Des différends à Seelow

20 avril 2016

Illustration par Kura Kaminari

Deux soldats, silhouettes fantomatiques dans l’obscurité glaciale, se tenaient entre un matelas déchiré et des palettes imbibées d’humidité, dans une usine abandonnée où le temps semblait s’être figé. Le vent s’insinuait à travers les ouvertures béantes des murs, faisant grincer les structures métalliques comme une plainte lugubre. Dehors, une giboulée s’entremêlait à une neige lourde et silencieuse, chaque flocon tombant avec une précision presque funèbre.

Les toits délabrés croulaient sous le poids des cristaux de glace, étincelants sous la lumière froide de la lune. Les fenêtres, craquelées et recouvertes d’un givre délicat, renvoyaient des éclats argentés, comme si elles pleuraient des larmes gelées. L’usine tout entière semblait respirer la désolation, un mausolée de fer et de rouille perdu dans un hiver sans fin.

Au-dessus de ce paysage sinistre, quelques oiseaux téméraires tentaient de voler. Mais le froid mordant s’accrochait à leurs plumes comme une malédiction. Ils se débattaient contre l’air glacial, leurs ailes raidies par le gel, avant de succomber et de chuter lourdement dans la cour enneigée. Leur descente évoquait celle des bombes : brutale, implacable. Leurs corps inertes s’ajoutaient aux débris éparpillés – un chaos figé dans le silence.
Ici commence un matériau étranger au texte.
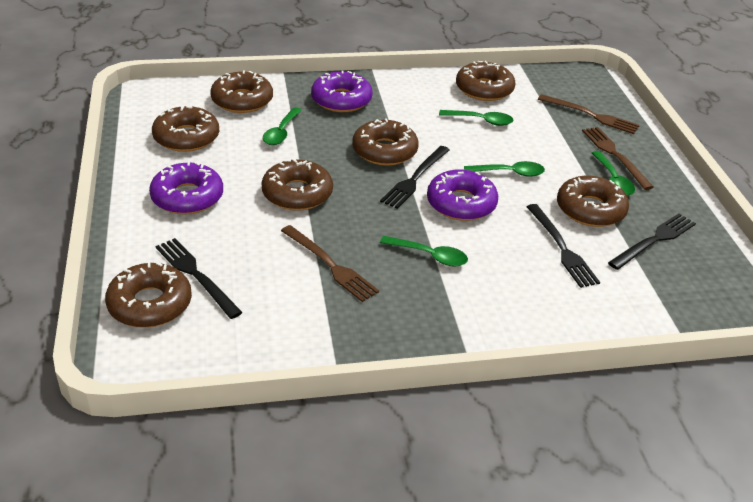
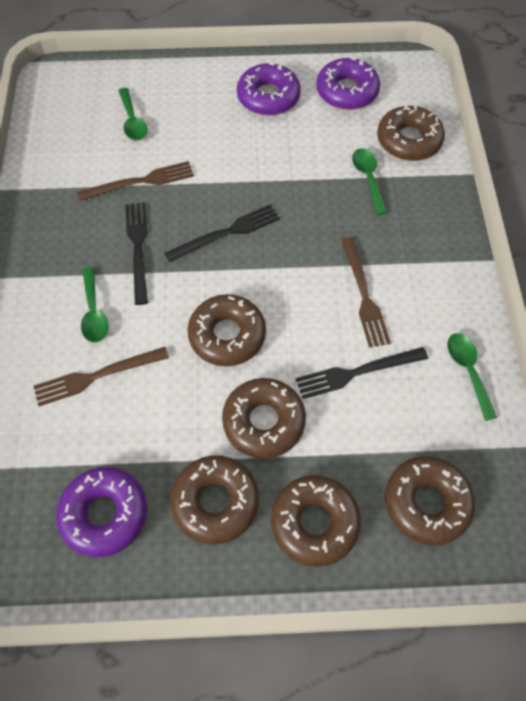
black fork: 4 -> 3
brown donut: 7 -> 6
green spoon: 5 -> 4

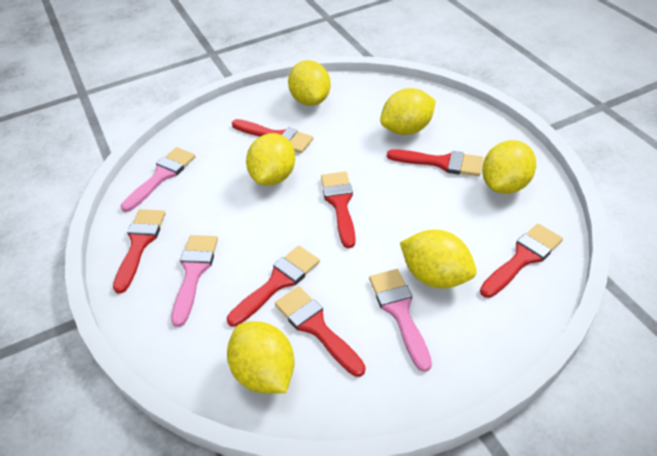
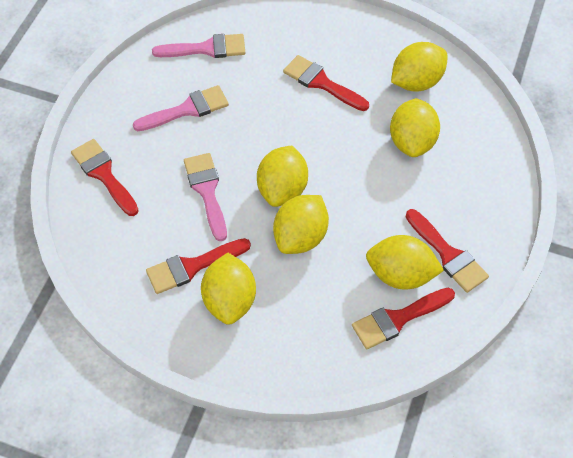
red brush: 7 -> 5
Partout autour d’eux s’étendaient des vestiges d’un monde brisé : ferrailles tordues, machines-outils rongées par la rouille, palettes détrempées et conteneurs ensevelis sous une couche immaculée de neige. La cour principale portait les stigmates d’une guerre sans pitié. Des cratères béants marquaient le sol, témoins muets des explosions récentes. Les restes de chars d’assaut gisaient comme des carcasses d’animaux préhistoriques, entourés de cadavres humains figés dans des postures grotesques. Fusils brisés, douilles éparses et éclaboussures de sang dessinaient un tableau macabre où se mêlaient terreur et désespoir.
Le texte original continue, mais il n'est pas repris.